You already have divided your function iter_append into parts marked by comments. Break down your function into smaller parts and see which one is consuming the most time/memory. You can do that quick and dirty with @time begin ... end. If you have found the lines which consume the most time you can benchmark them separately, best with the package BenchmarkTools and @btime or @benchmark. This helps you write minimal working examples as well. Alternatively, you can use a profiler, e.g. Profile.

3 Likes

In the first line:

tr_all = filter!(row -> !ismissing(fac_treated[!, outcome]), fac_treated)

You take a row argument that you use for nothing. Are you sure this is what you want?

1 Like

Following @Henrique_Becker, I suggest to use the optional column to dropmissing:

tr_all = dropmissing(fac_treated, :outcome)

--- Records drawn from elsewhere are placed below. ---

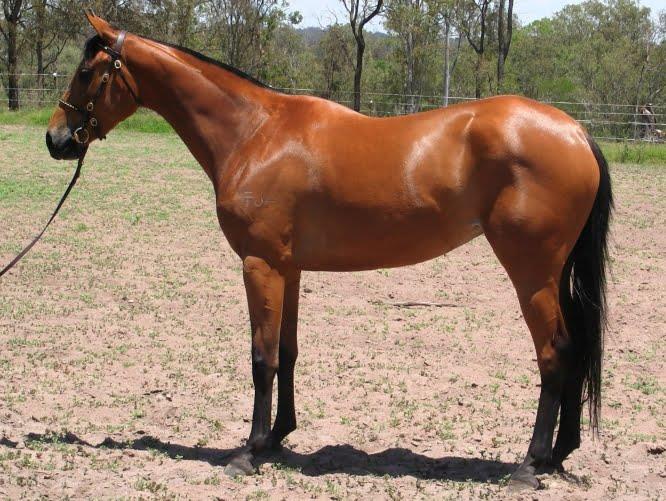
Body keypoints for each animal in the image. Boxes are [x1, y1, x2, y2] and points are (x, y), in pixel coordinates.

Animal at [45, 12, 613, 490]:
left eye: (85, 72)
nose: (56, 139)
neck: (256, 133)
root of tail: (575, 131)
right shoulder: (288, 269)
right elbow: (288, 353)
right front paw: (278, 436)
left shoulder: (260, 266)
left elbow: (261, 357)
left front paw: (248, 452)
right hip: (554, 273)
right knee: (577, 349)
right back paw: (559, 454)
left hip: (531, 272)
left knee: (555, 353)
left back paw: (530, 465)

you’re code do the operation for each row, so it is very expensive.
I suggest you to review the DataFrame documentation. For instance, you can obtain the mean (be careful, I did not check it):

base_yr = combine(filter(:ACCPT_ID => ==(fac), tr_all), :T0 => mean)[1,1]
2 Likes

Thanks! @dmolina! That’s very helpful.

I followed your suggestion and also saved dataframe from each iteration in an array and then use vcat( ) to combine them (instead of append in each iteration). The speed is up a lot.